8 – Nothing should ever go according to plan in a screenplay – There are a lot of scripts out there written by writers who’ve been writing for 5, 6, 7, even 10 years that are pretty good but not good enough. These writers know everything that they’re “supposed to do.” So their scripts have a professional sheen to them. But what I’ve found with a lot of these scripts is that the writers have story tunnel vision. They know where their character has to start. They know where their character has to end. So there’s this inevitability to everything that happens in between. Nothing comes up that’s truly a problem for the characters. What you should be doing is making sure the plan is constantly being interrupted. Things are popping up that zig and zag the story in ways that weren’t originally intended. I’ll give you an example from Star Wars. The whole Luke Skywalker Obi-Wan Kenobi Han Solo objective is to get to Alderran. So they get there and… it’s gone. Talk about things not going according to plan. Now what? There needs to be a part of your brain dedicated to repeatedly asking the question, “What if this crazy thing happened here?” That should give you a steady stream of interruptions that will keep your story fresh.
9 – Multiple character arcs – I notice that a lot of writers create one character arc in their entire script. It’s like, “Phew, I’m glad I’m done with that.” But if you want to add some turbo to your script, arc several characters. I’ll never forget listening to the Notting Hill (a movie with 7 or 8 character arcs) director’s commentary and whoever was on there with the writer, Richard Curtis, gasped at one point late and said, “Jesus, Richard. You even gave the restaurant a bloody character arc!” That’s what good writers do. Movies are vehicles to explore change. So don’t limit yourself to your hero.
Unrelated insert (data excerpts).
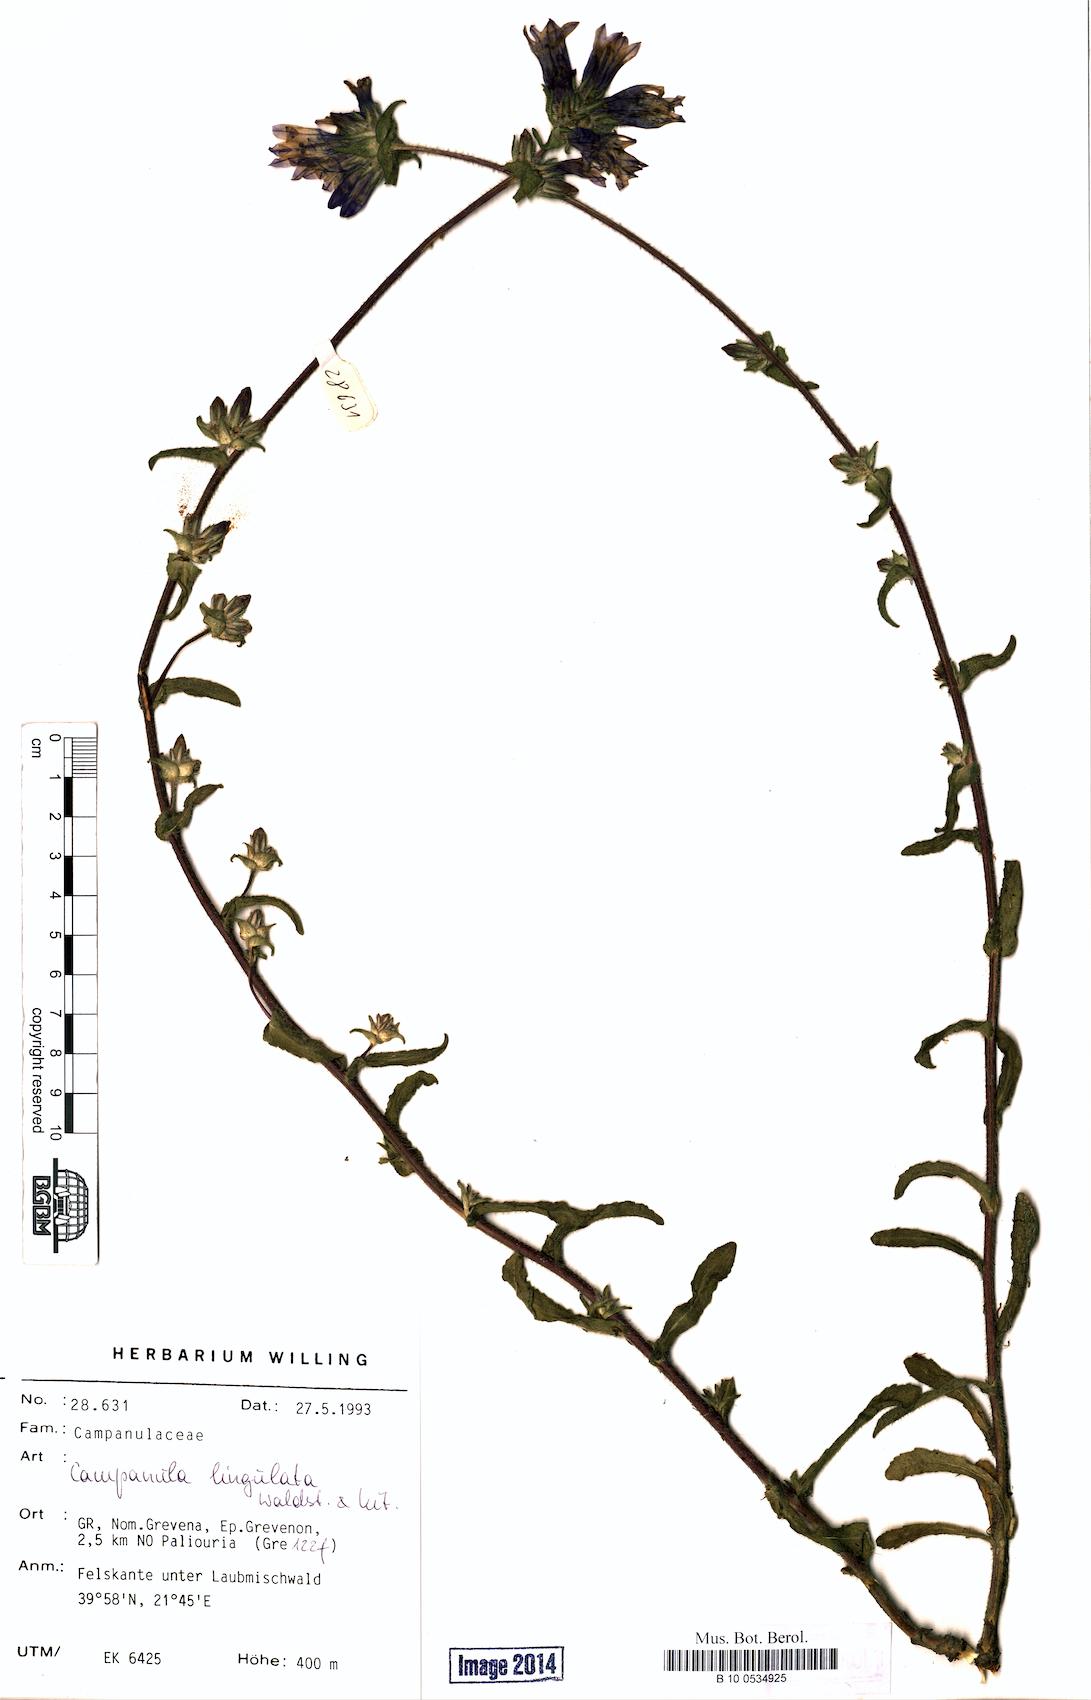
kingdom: Plantae
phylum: Tracheophyta
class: Magnoliopsida
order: Asterales
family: Campanulaceae
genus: Campanula
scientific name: Campanula lingulata
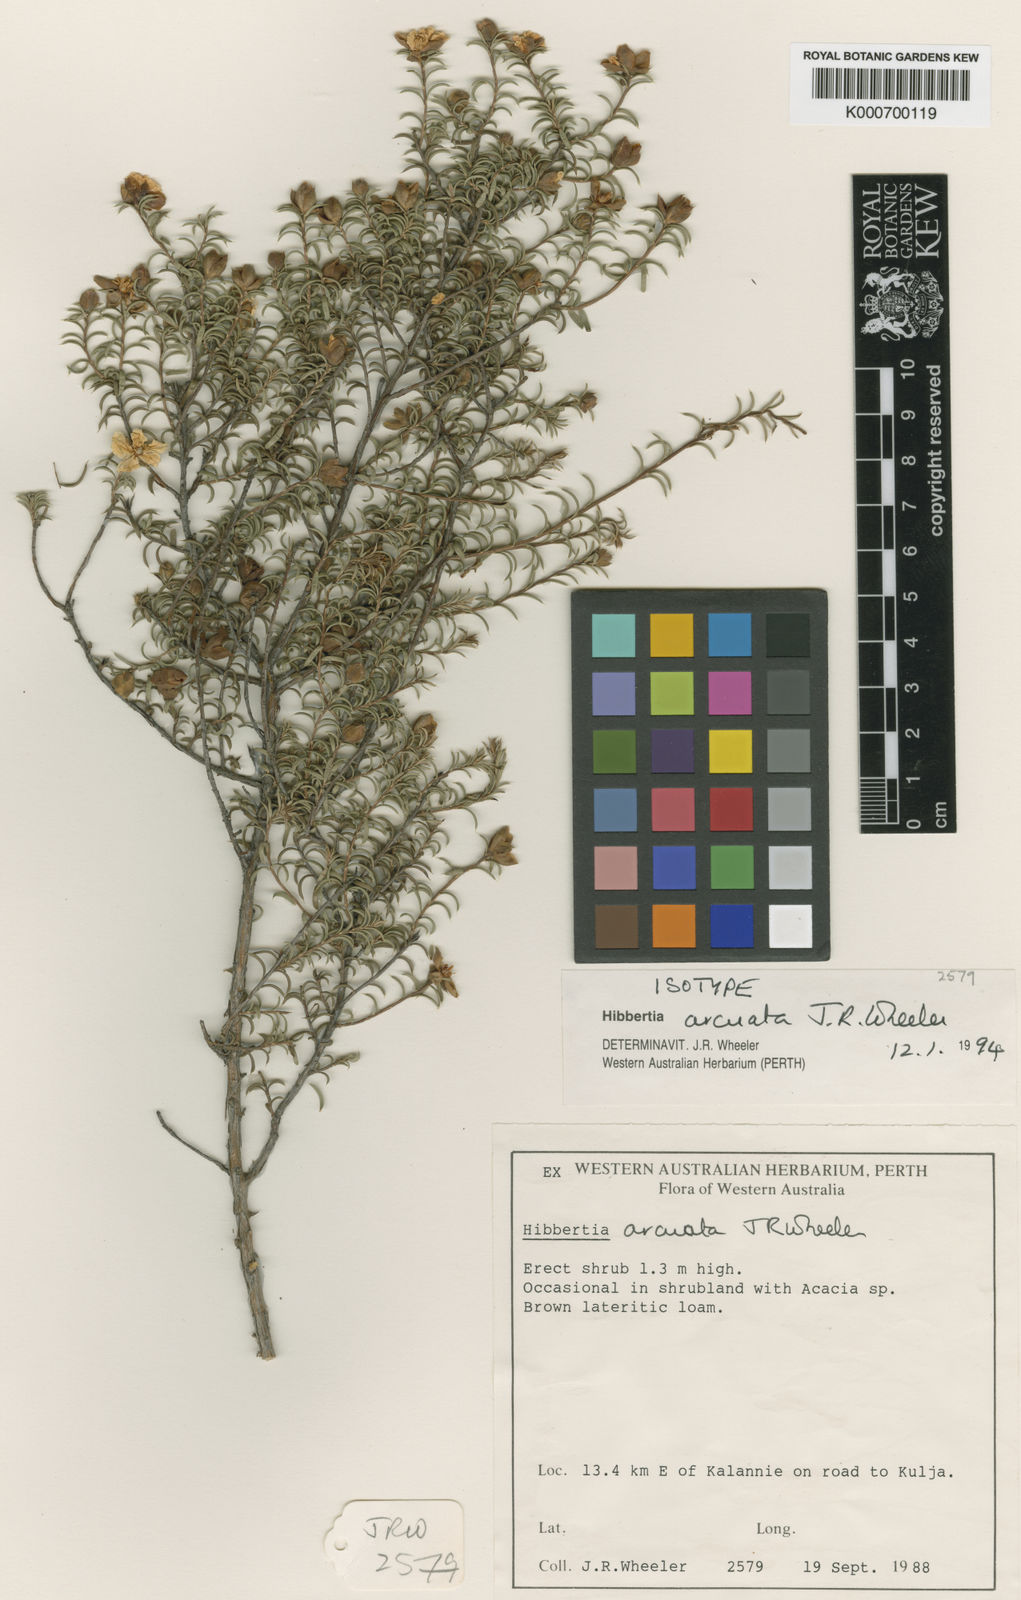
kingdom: Plantae
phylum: Tracheophyta
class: Magnoliopsida
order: Dilleniales
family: Dilleniaceae
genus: Hibbertia
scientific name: Hibbertia arcuata
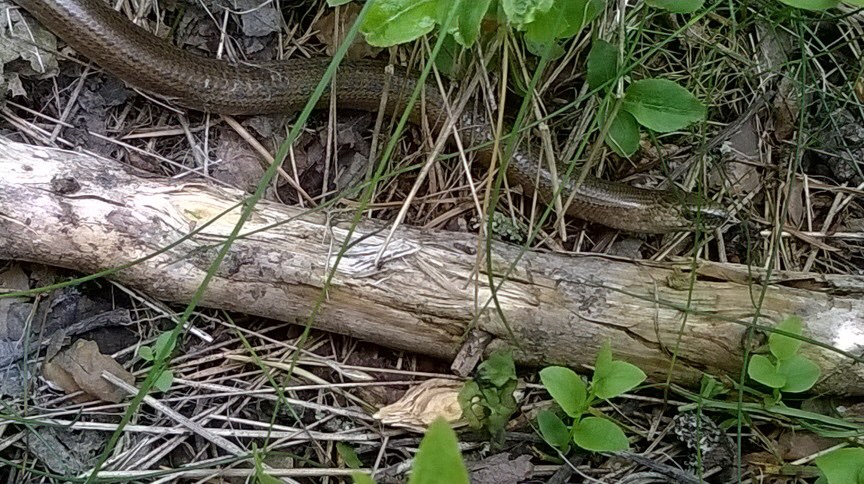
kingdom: Animalia
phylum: Chordata
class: Squamata
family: Anguidae
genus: Anguis
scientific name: Anguis colchica
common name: Slow worm
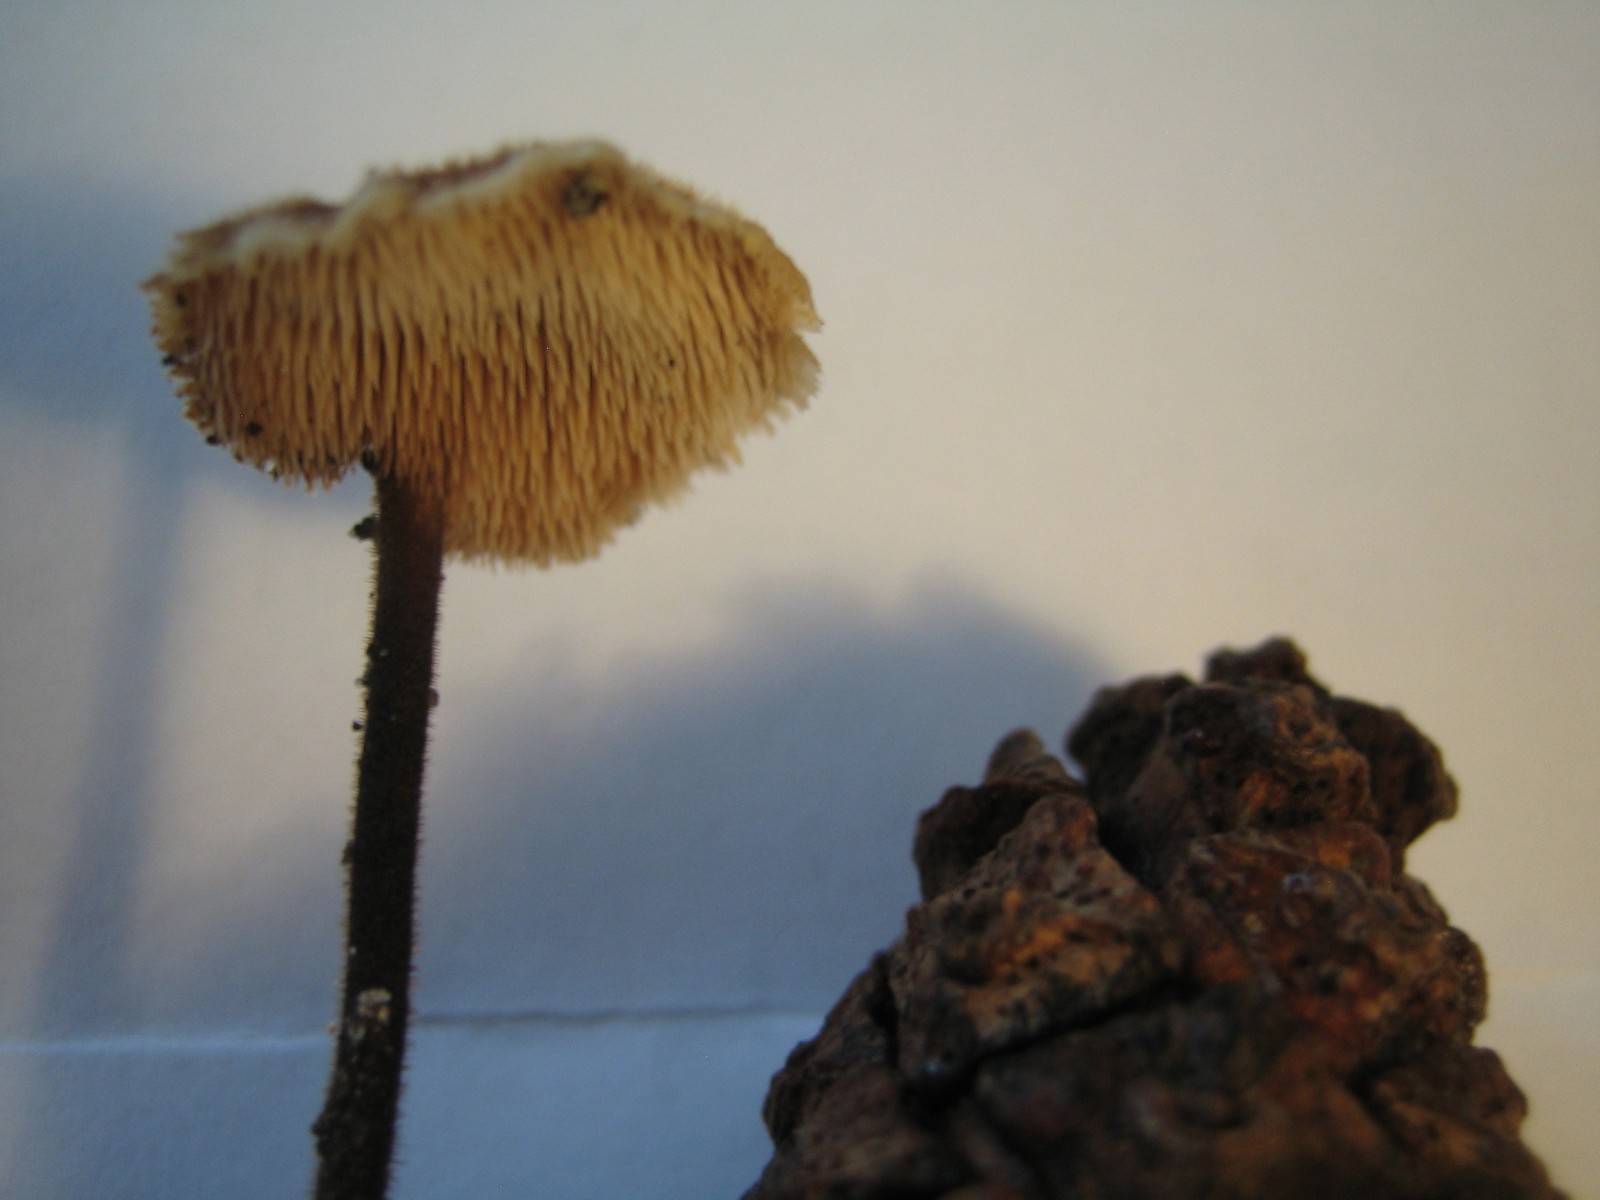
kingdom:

10 – Don’t despair if your script isn’t loved by a reader – It’s important to remember that when a reader dislikes your script, it isn’t always your fault. The writing may not be that writer’s thing. The reader might even think that the concept is good and the writing is solid. But that doesn’t matter if it’s not their thing. I’m going to use a weird analogy to make my point. I once dated a girl who had this friend who didn’t like me. She didn’t have a reason not to like me. I tried everything in my power to make her like me. Nothing worked. One day I finally confronted her and I said, “Why do you hate me so much?” She said, “I don’t hate you. I just don’t get you.” There will always be people who don’t get you just as there will always be people who don’t get your writing. It makes sense when you think about it. All writing has personality baked into it. Your voice is in there. So if someone doesn’t like that voice, they’re not going to like your script. I say this because every twenty entries, I’ll come across a script that’s well-written and has a good concept, yet the personality of the writing is sooooo not my thing (for example, there are virtually zero Scorsese clones that I’m going to like – I dislike that writing style so much). So don’t get down if your script isn’t beloved by someone. Keep sending it out and you’ll eventually find that person who gets you.